DIRECTIVES:
a. Retype the passage from the essay on Iraq and Afghanistan word for word, starting at "(The Washington Post, September" and ending at "closing behind it.".
b. In the essay on Iraq and Afghanistan, rewrite the paragraph beginning "When announcing the end of the American combat mission" in shorter form while keeping its main facts.

David Coates

“Turning the Page” in Iraq and Afghanistan


Obama envisions no major changes in Afghan strategy.

Despite discouraging news from Afghanistan and growing doubts in Congress and among the American public, the Obama administration has concluded that its war strategy is sound and that a December review, once seen as a pivotal moment, is unlikely to yield any major changes”

(The Washington Post, September 18, 2010)

When announcing the end of the American combat mission in Iraq on August 31, the President suggested that it was time to “turn the page”. The image is a powerful one because it invokes closure. It implies that a new page can be opened – that some kind of fresh start is possible – and that the new page, the fresh start, will be one untarnished by the legacies of the page now closing behind it.

But the image of “page-turning” in the context of the American combat mission in Iraq begs two huge questions that we now desperately need to confront. The first is whether an untarnished page is possible in the wake of an illegitimate war? The second is whether much page-turning is actually being done?

The Iraq War has left at least two huge and indelible imprints that no page-turning can easily eradicate, and the Afghan War seems poised to leave a third.

  • The Iraq War has done immense and long-term damage to American prestige, power and internal prosperity. This was a war initiated on false grounds and pursued in the absence of international legitimation.[1] It was a war initially presented to the American people as one without length or cost: we were to be welcomed as liberators and recompensed for our efforts by the sale of liberated oil. In the event, neither the welcome nor the recompense materialized. Instead, our military presence in Iraq since 2003 has left more than 4,400 American service personnel dead and 35,000 permanently and seriously wounded. It has cost the U.S. taxpayer the staggering sum of at least $750 billion,[2] money which if not spent in Iraq might have been put to better purpose at home. It has drawn clandestine American agencies into the systematic use of torture, so undermining the moral standing of America in the world. It has bogged down the bulk of America’s fighting forces, combating an invisible enemy whose ranks are perpetually reinforced by the presence of foreign troops on Islamic soil. The war in Iraq, as Ted Koppel so rightly said,[3] has done bin Laden’s work for him, and done it on a scale which probably even he could never have anticipated. The decision to use the events of 9/11 to justify the invasion of Iraq, when its governing regime (however internally brutal) played no part in those events,  was an appalling blunder. We can announce that the invasion is now over and behind us, if we like, but its consequences live on.

SOURCE DATA:
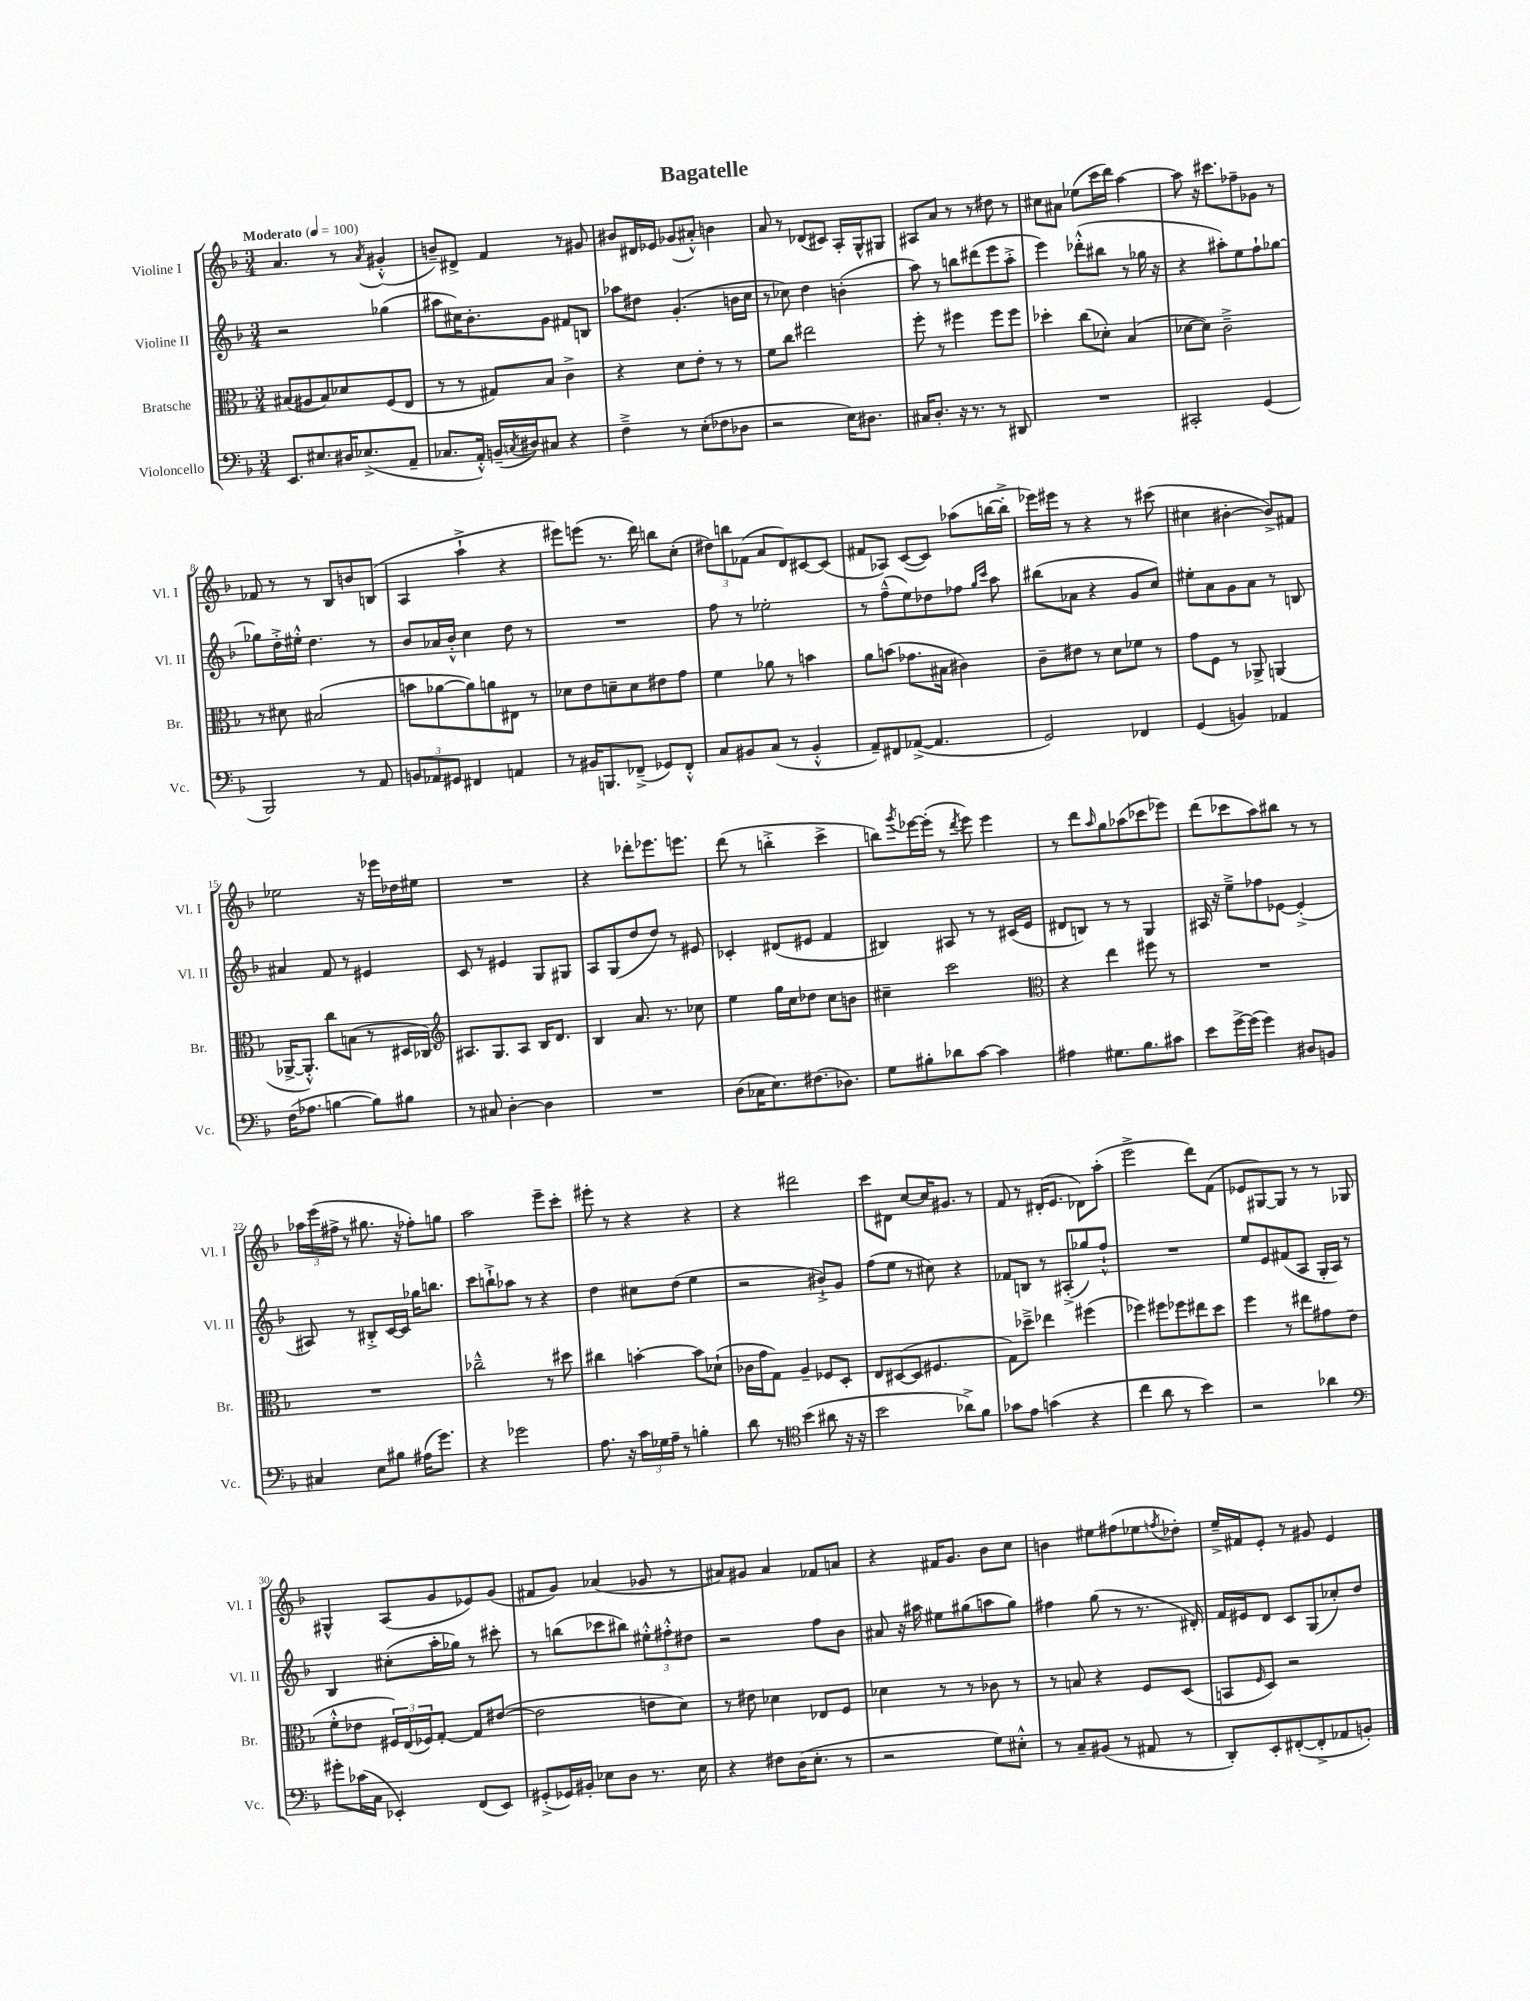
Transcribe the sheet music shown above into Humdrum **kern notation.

ANSWERS PROVIDED:
a.
(The Washington Post, September 18, 2010)

When announcing the end of the American combat mission in Iraq on August 31, the President suggested that it was time to “turn the page”. The image is a powerful one because it invokes closure. It implies that a new page can be opened – that some kind of fresh start is possible – and that the new page, the fresh start, will be one untarnished by the legacies of the page now closing behind it.

b. When the President announced the end of the American combat mission in Iraq on August 31, he said it was time to "turn the page." The image is powerful because it invokes closure. It suggests a fresh start on a new page, untarnished by the legacies of the page being closed.